Probier es aus
Welche Verletzungen hatte Fabio Kammler laut dem Auszug zum Lesen in den vergangenen zwei Jahren?

Auszug zum Lesen

+ + + + + + +

Im Land der extremen Gegensätze
Leichtathletik Der Diedorfer Fabio Kammler trainiert und studiert in Kalifornien
Diedorf/Davis Auf den offiziellen Fotos im blütenweißen Trikot der University of California Davis hat Fabio Kammler eine gewisse Ähnlichkeit mit Armin Hary. Als erstem Sprinter gelang es dem zweifachen Olympiasieger und Europameister 1958, die 100 Meter in 10,0 Sekunden zu laufen. Handgestoppt und auf der Aschenbahn. „Wenn ich jetzt noch so schnell laufen würde“, lacht Fabio Kammler angesichts dieses Vergleiches. Die vergangenen zwei Jahre waren für den 22-Jährigen eher enttäuschend. Nach zwei Muskelrissen im Oberschenkel, die vielleicht nicht ideal behandelt worden sind, kam er noch nicht wieder so richtig auf Touren. Auch mit seinem Trainer, dem Chefcoach der amerikanischen Mannschaft bei den Olympischen Spielen in London, passte es nicht so wirklich.

+ + + + + + +

Material folgt
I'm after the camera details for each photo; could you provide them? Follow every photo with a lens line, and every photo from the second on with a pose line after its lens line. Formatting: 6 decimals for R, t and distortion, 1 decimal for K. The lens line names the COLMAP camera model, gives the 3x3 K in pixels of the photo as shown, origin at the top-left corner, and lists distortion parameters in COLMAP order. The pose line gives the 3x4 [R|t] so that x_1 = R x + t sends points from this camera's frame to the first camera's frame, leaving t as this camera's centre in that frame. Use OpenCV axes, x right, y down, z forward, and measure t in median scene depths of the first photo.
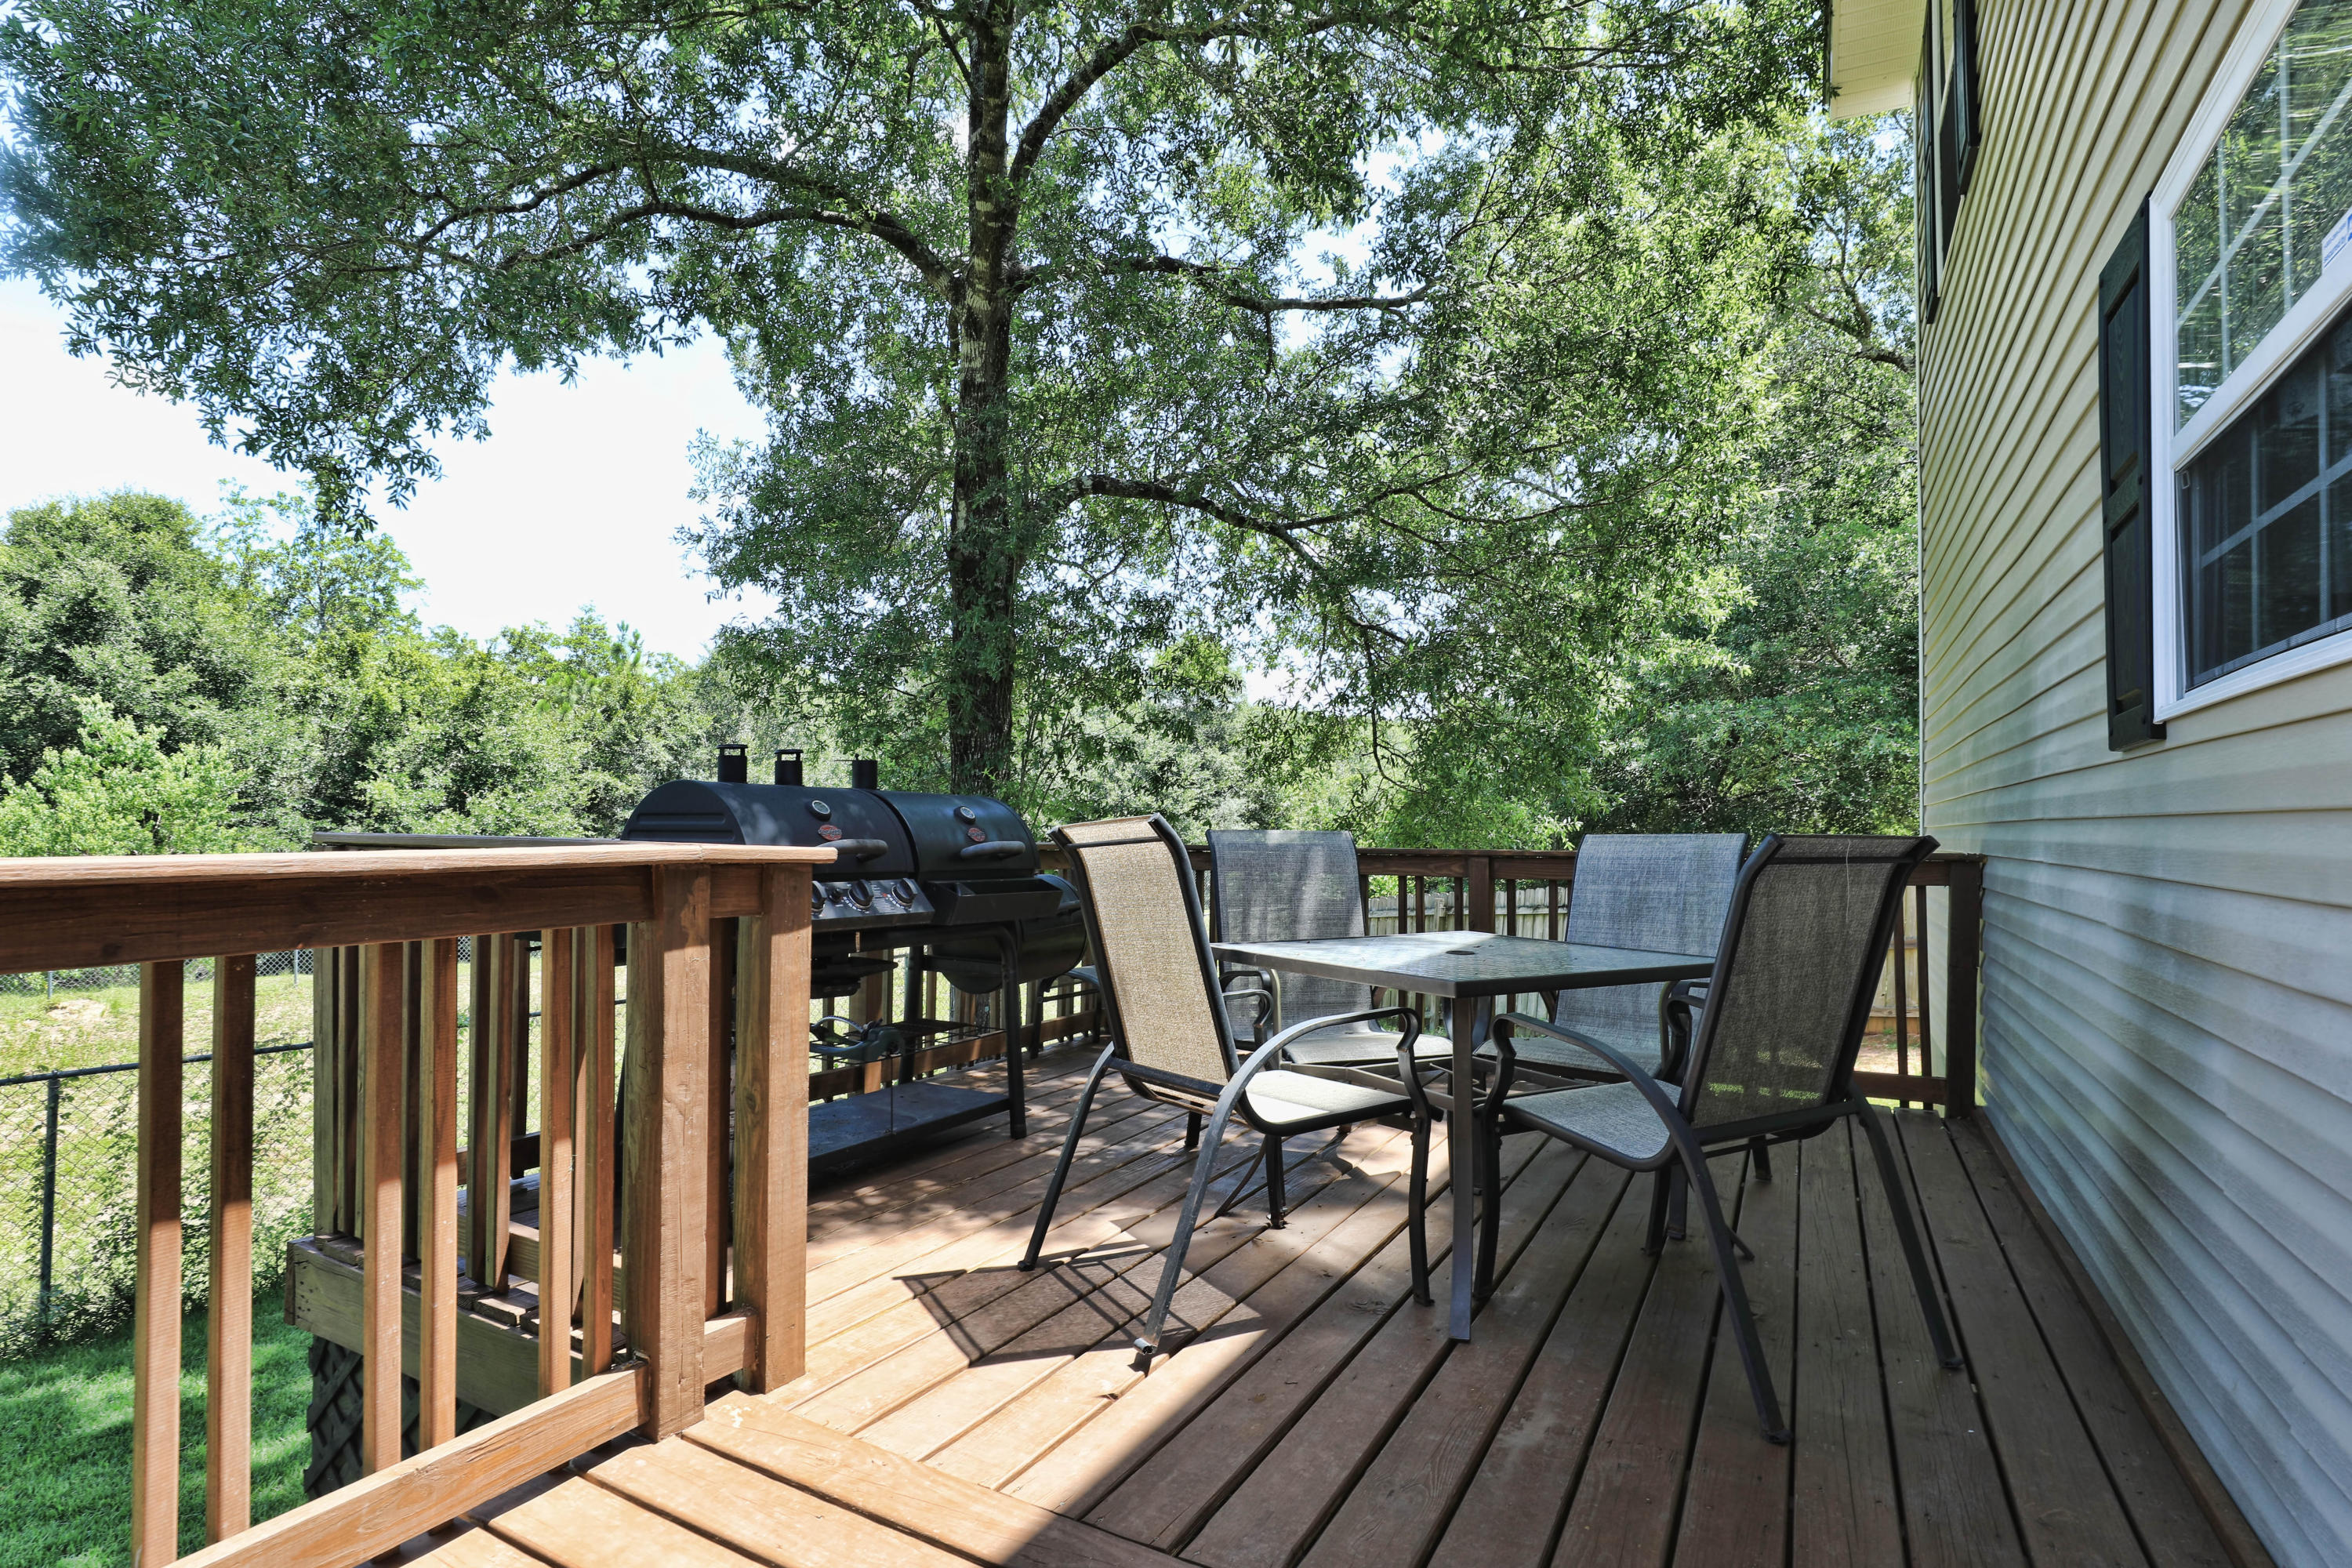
lens RADIAL K [[1239.2, 0, 1183.9], [0, 1239.2, 796.7], [0, 0, 1]] dist [-0.016629, 0.000784]
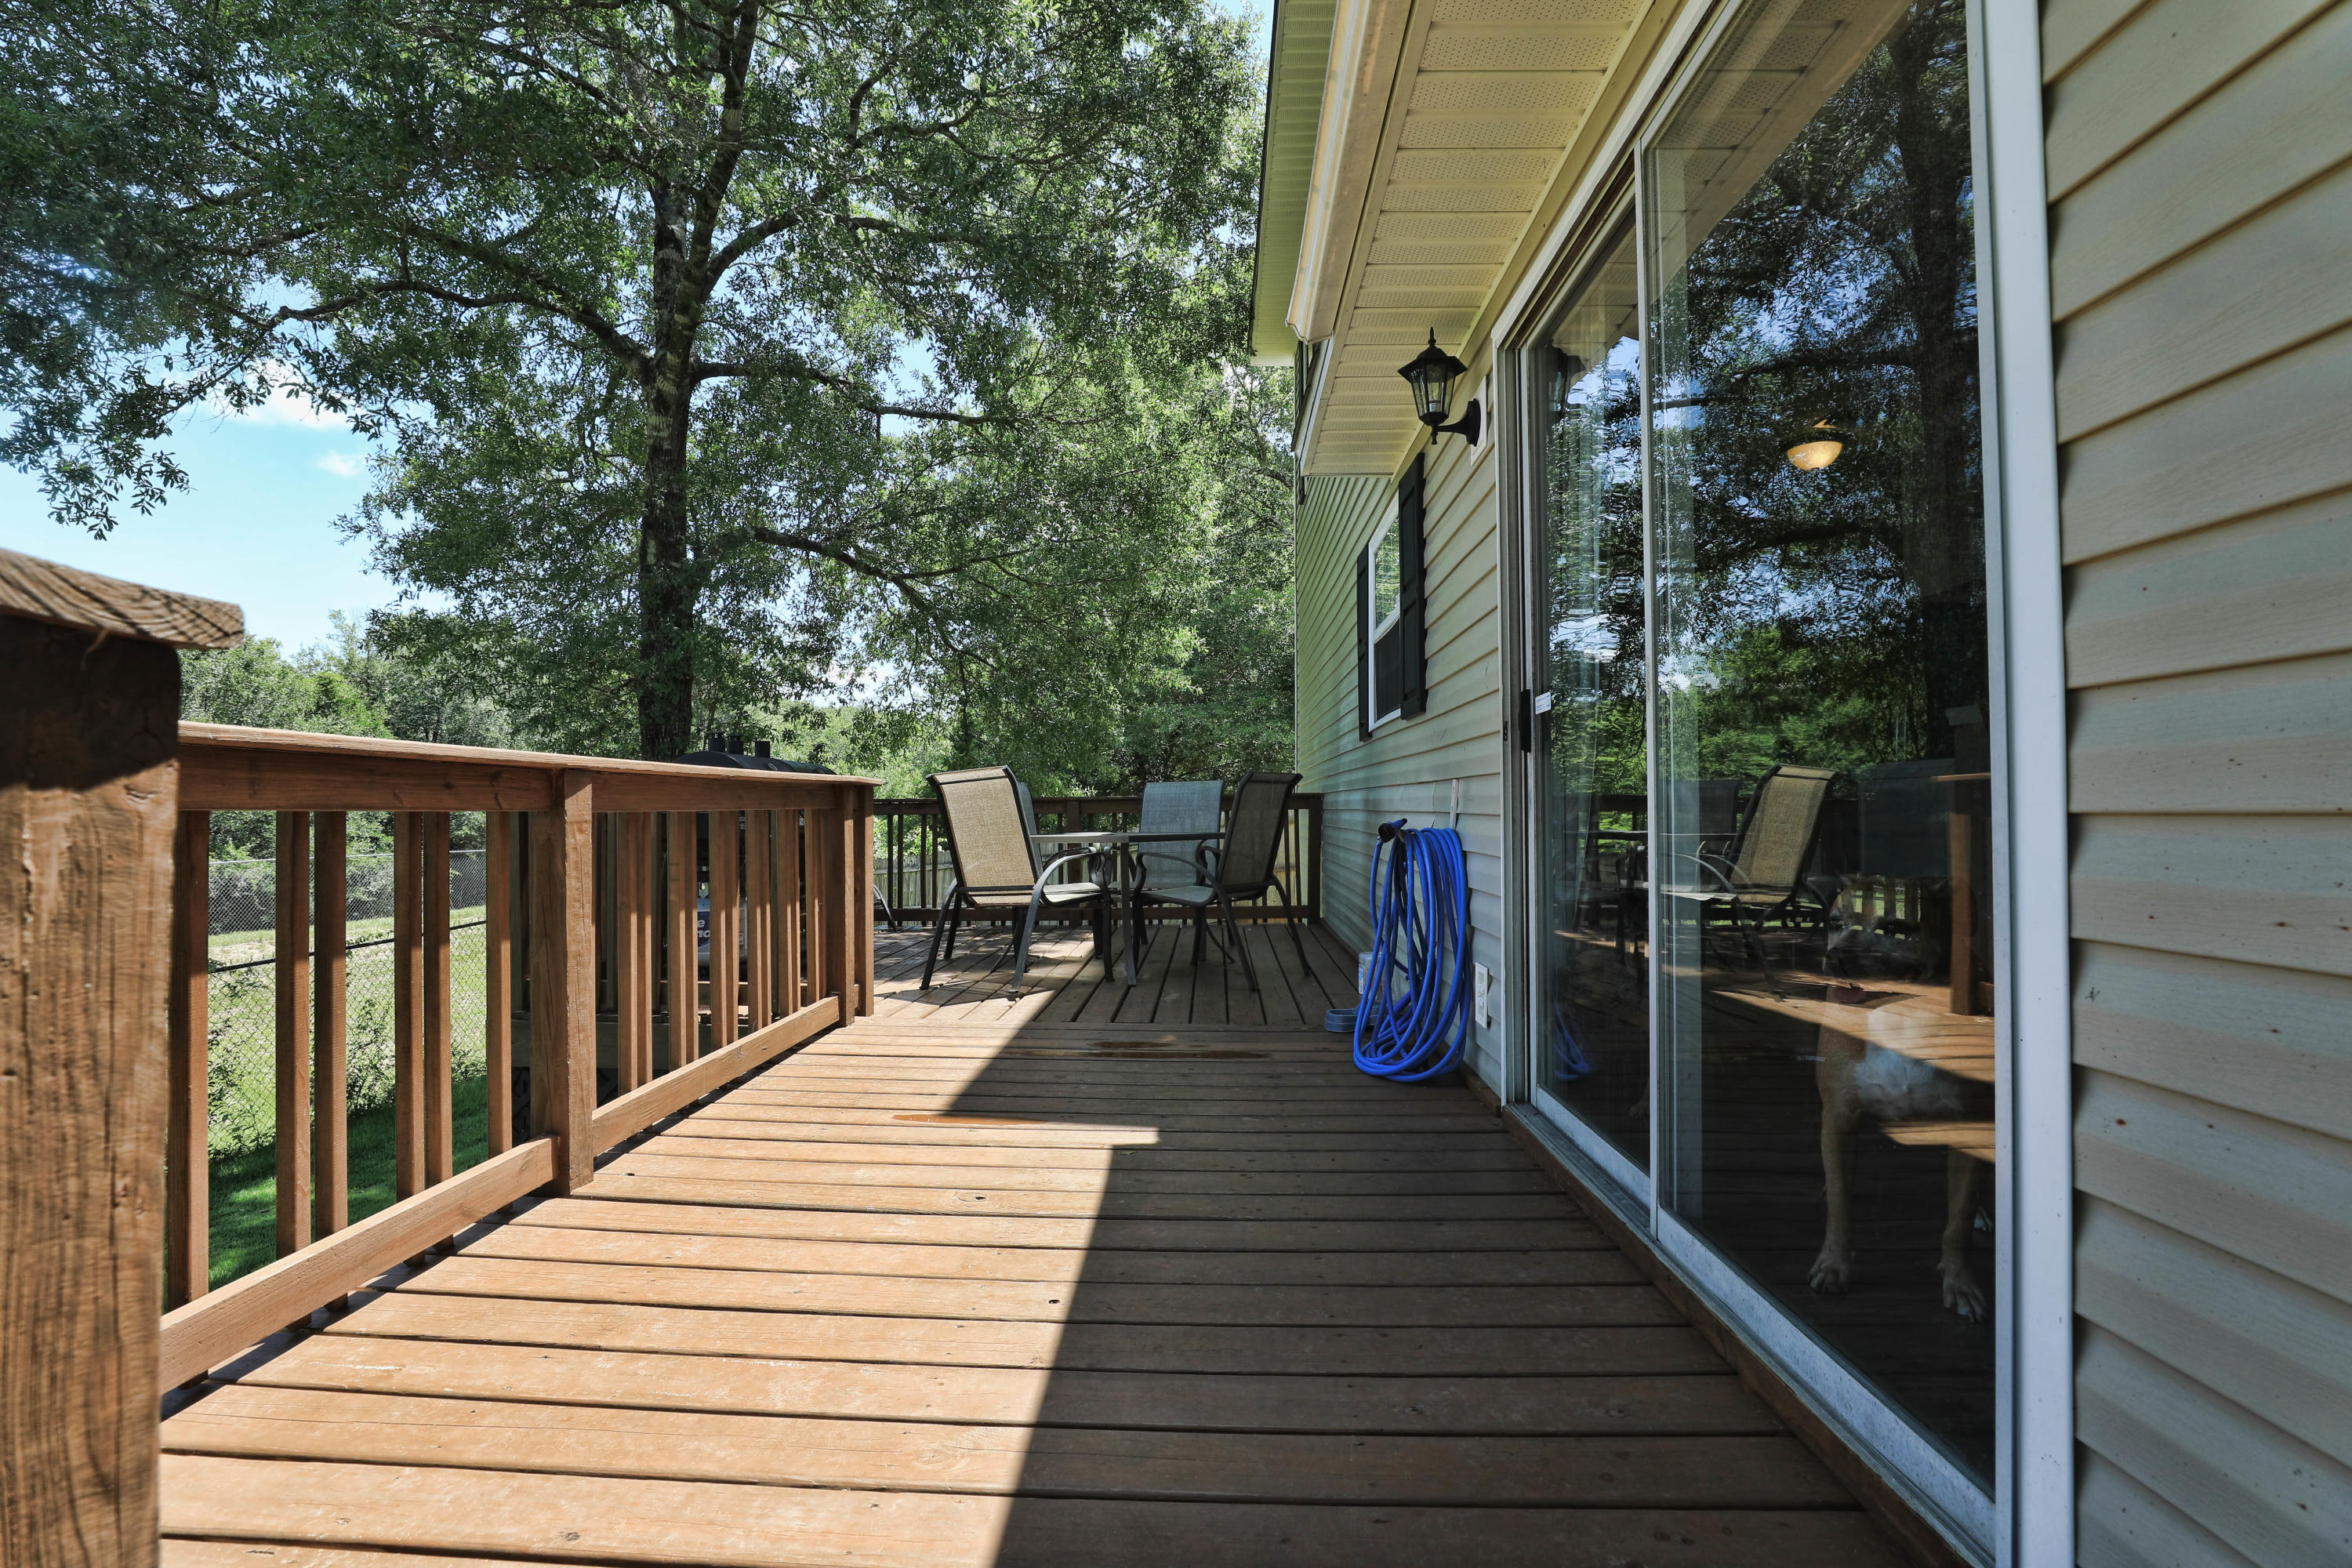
lens RADIAL K [[1075.5, 0, 1174.4], [0, 1075.5, 785.6], [0, 0, 1]] dist [-0.043276, 0.010687]
pose [[0.909749, -0.003667, 0.415143, -0.145294], [0.000201, 0.999965, 0.008392, 0.009631], [-0.415159, -0.007551, 0.909717, -0.240354]]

+ + + + + + +

Lösung der Aufgabe
Zwei Muskelrisse im Oberschenkel.